Then, of course, prudence went to the winds. He hit out to the right and left. Knocked two of those recreants down, and already was prepared to seize Esther in his arms, make a wild dash for the door, and run with her, whither only God knew, when Rateau, that awful consumptive reprobate, crept slyly up behind him and dealt him a swift and heavy blow on the skull with his weighted stick. Kennard staggered, and the bandits closed upon him. Those on the floor had time to regain their feet. To make assurance doubly sure, one of them emulated Rateau’s tactics, and hit the Englishman once more on the head from behind. After that, Kennard became inert; he had partly lost consciousness. His head ached furiously.

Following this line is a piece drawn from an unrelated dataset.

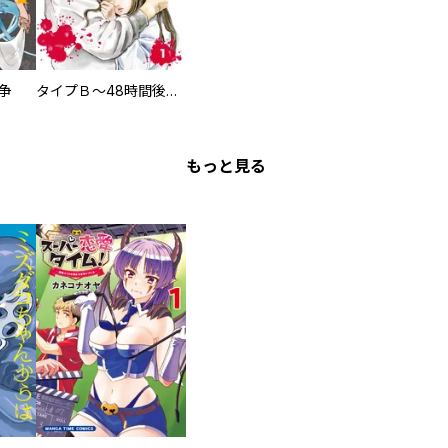
争
タイプＢ～48時間後、致死率100％～【単話】
もっと見る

Esther, numb with horror, saw him bundled out of the room. Rateau, coughing and spluttering, finally closed the door upon the unfortunate and the four brigands who had hold of him.

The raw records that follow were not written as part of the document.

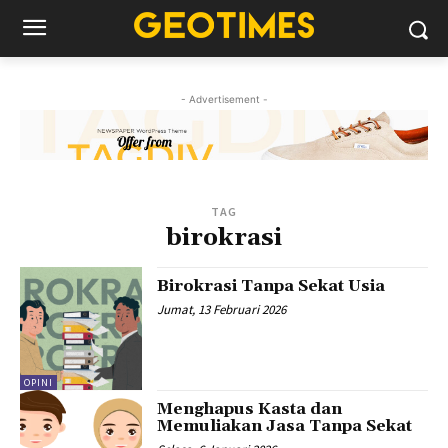
- Advertisement -
TAG
birokrasi
Birokrasi Tanpa Sekat Usia
Jumat, 13 Februari 2026
OPINI
Menghapus Kasta dan
Memuliakan Jasa Tanpa Sekat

Only Merri and that awful Rateau had remained in the room. The latter, gasping for breath now, poured himself out a mugful of water and drank it down at one draught. Then he swore, because he wanted rum, or brandy, or even wine. Esther watched him and Merri, fascinated. Poor old Lucienne was quietly weeping behind her apron.
“Now then, my wench,” Merri began abruptly, “suppose you sit down here and listen to what I have to say.”

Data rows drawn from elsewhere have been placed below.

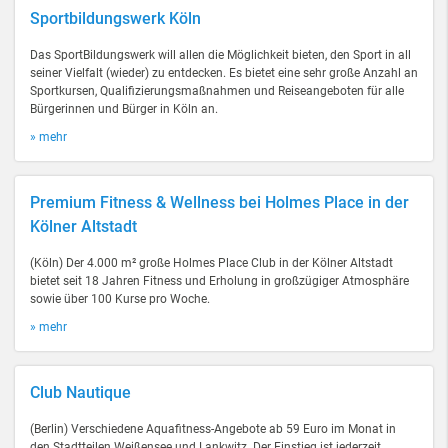
Sportbildungswerk Köln
Das SportBildungswerk will allen die Möglichkeit bieten, den Sport in all
seiner Vielfalt (wieder) zu entdecken. Es bietet eine sehr große Anzahl an
Sportkursen, Qualifizierungsmaßnahmen und Reiseangeboten für alle
Bürgerinnen und Bürger in Köln an.
» mehr
Premium Fitness & Wellness bei Holmes Place in der
Kölner Altstadt
(Köln) Der 4.000 m² große Holmes Place Club in der Kölner Altstadt
bietet seit 18 Jahren Fitness und Erholung in großzügiger Atmosphäre
sowie über 100 Kurse pro Woche.
» mehr
Club Nautique
(Berlin) Verschiedene Aquafitness-Angebote ab 59 Euro im Monat in
den Stadtteilen Weißensee und Lankwitz. Der Einstieg ist jederzeit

He pulled a chair close to him and, with one of those hideous leers which had already caused her to shudder, he beckoned her to sit. Esther obeyed as if in a dream. Her eyes were dilated like those of one in a waking trance. She moved mechanically, like a bird attracted by a serpent, terrified, yet unresisting. She felt utterly helpless between these two villainous brutes, and anxiety for her English lover seemed further to numb her senses. When she was sitting she turned her gaze, with an involuntary appeal for pity, upon the bandy-legged ruffian beside her. He laughed.
“No! I am not going to hurt you,” he said with smooth condescension, which was far more loathsome to Esther’s ears than his comrades’ savage oaths had been. “You are pretty and you have pleased me. ’Tis no small matter, forsooth!” he added, with loud-voiced bombast, “to have earned the good-will of citizen Merri. You, my wench, are in luck’s way. You realise what has occurred just now. You are amenable to the law which has decreed you to be suspect. I hold an order for your arrest. I can have you seized at once by my men, dragged to the Conciergerie, and from thence nothing can save you—neither your good looks nor the protection of citizen Merri. It means the guillotine. You understand that, don’t you?”
She sat quite still; only her hands were clutched convulsively together. But she contrived to say quite firmly:
“I do, and I am not afraid.”
Merri waved a huge and very dirty hand with a careless gesture.
“I know,” he said with a harsh laugh. “They all say that, don’t they, citizen Rateau?”